• [Goal] Format the lines from the one containing "Count of gray" up to and including the one containing "Count of black" as a JSON list of strings, one string per line, leaving out blank lines.

• [Records for processing]
>> BEGIN

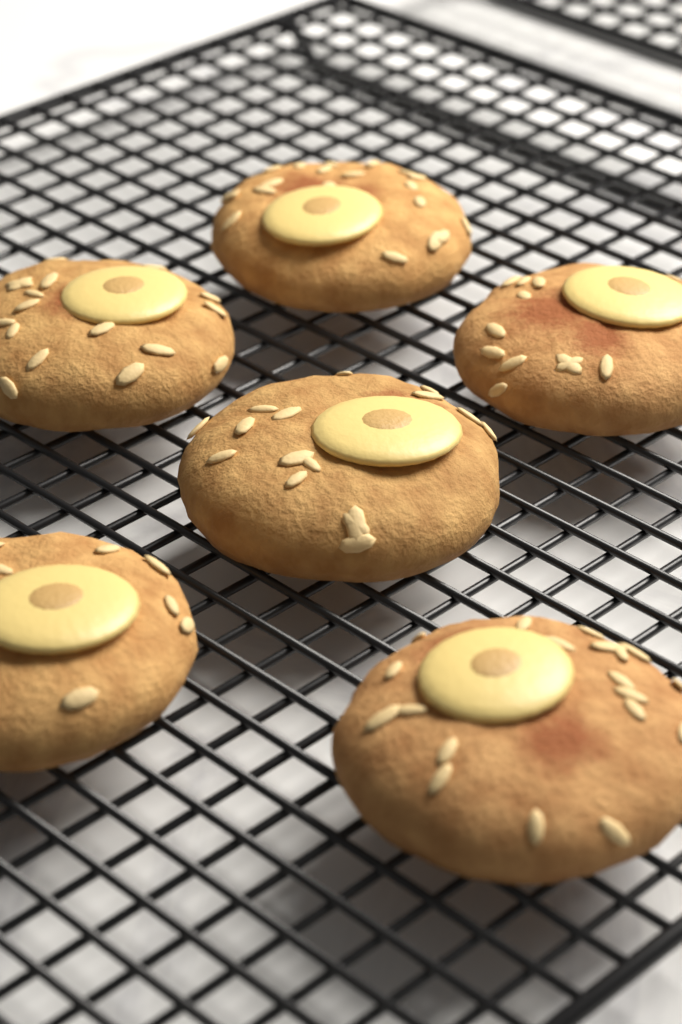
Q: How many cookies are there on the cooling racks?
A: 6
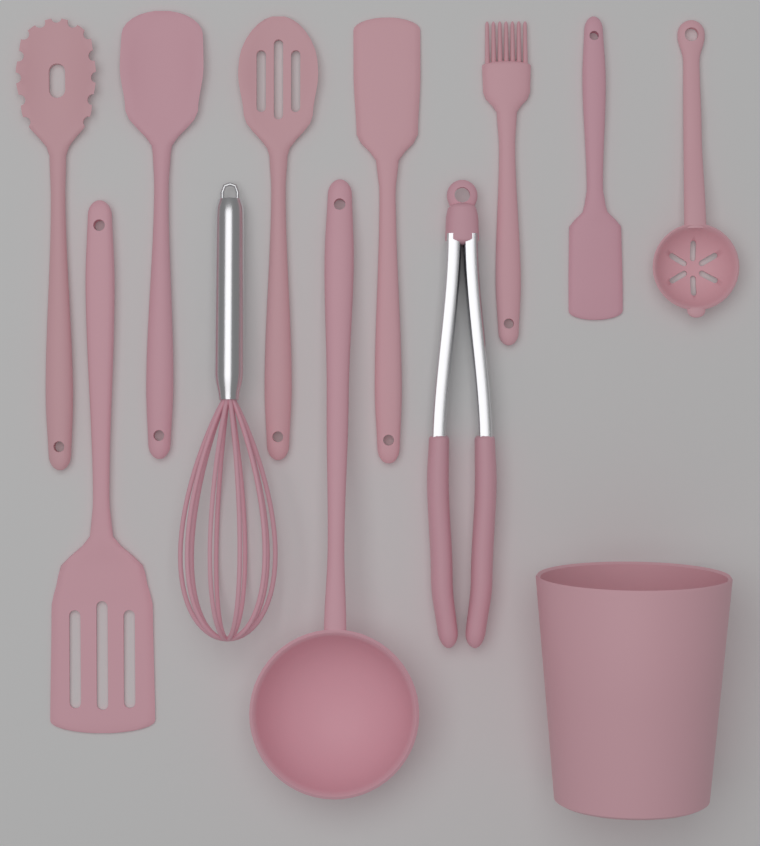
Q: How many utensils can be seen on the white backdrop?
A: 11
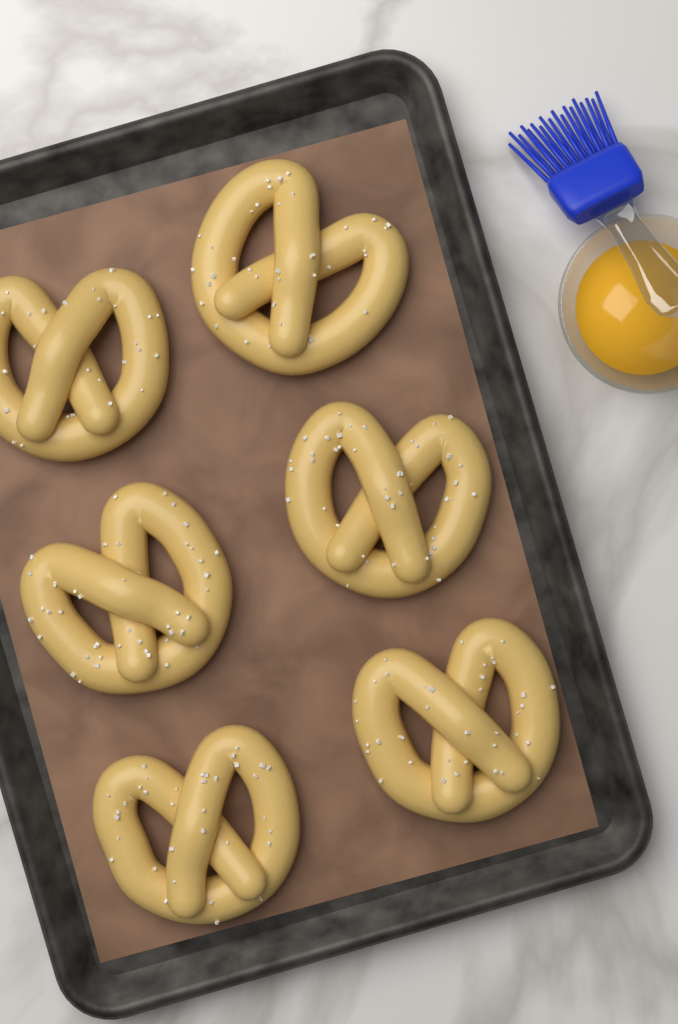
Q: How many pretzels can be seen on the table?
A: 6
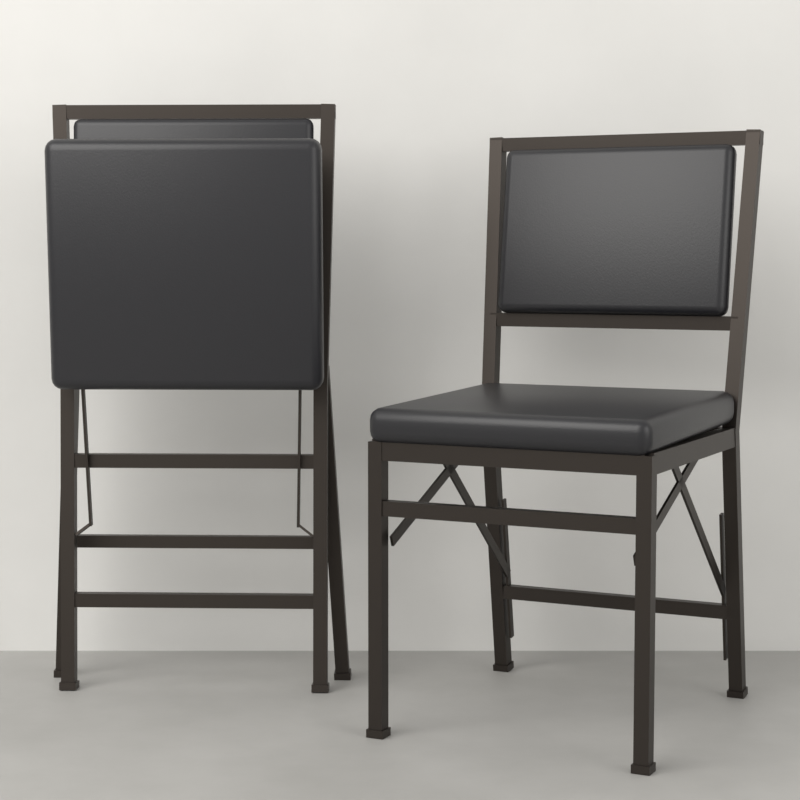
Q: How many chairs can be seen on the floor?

>> END
>> BEGIN

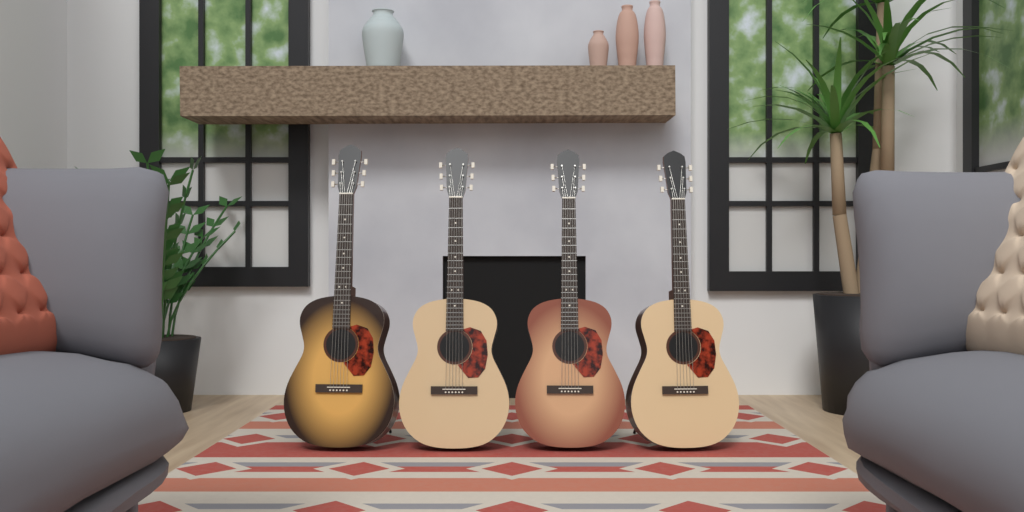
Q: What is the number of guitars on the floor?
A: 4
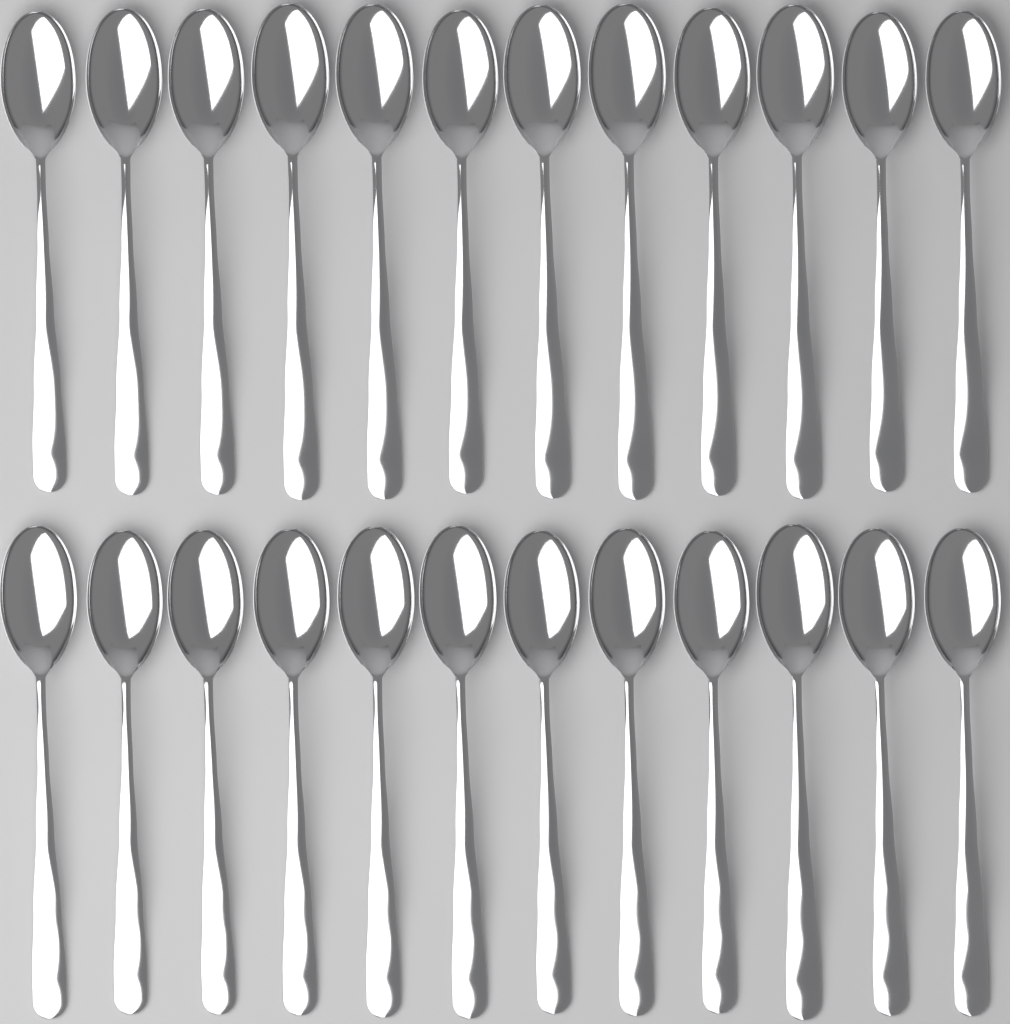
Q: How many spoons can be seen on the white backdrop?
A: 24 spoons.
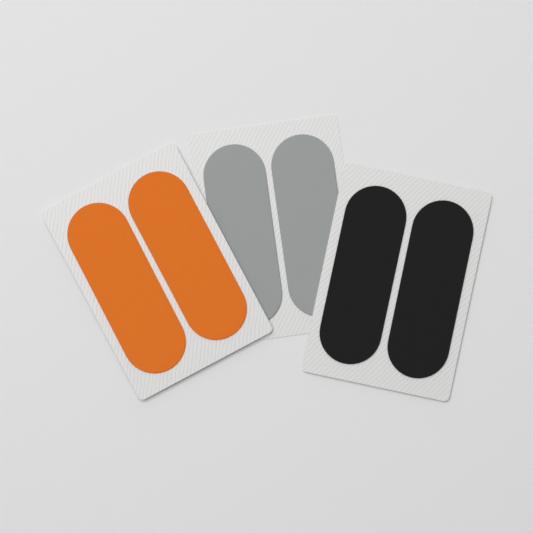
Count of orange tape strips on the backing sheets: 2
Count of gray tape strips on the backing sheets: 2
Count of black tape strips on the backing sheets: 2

>> END

• [Task solution]
[
  "Count of gray tape strips on the backing sheets: 2",
  "Count of black tape strips on the backing sheets: 2"
]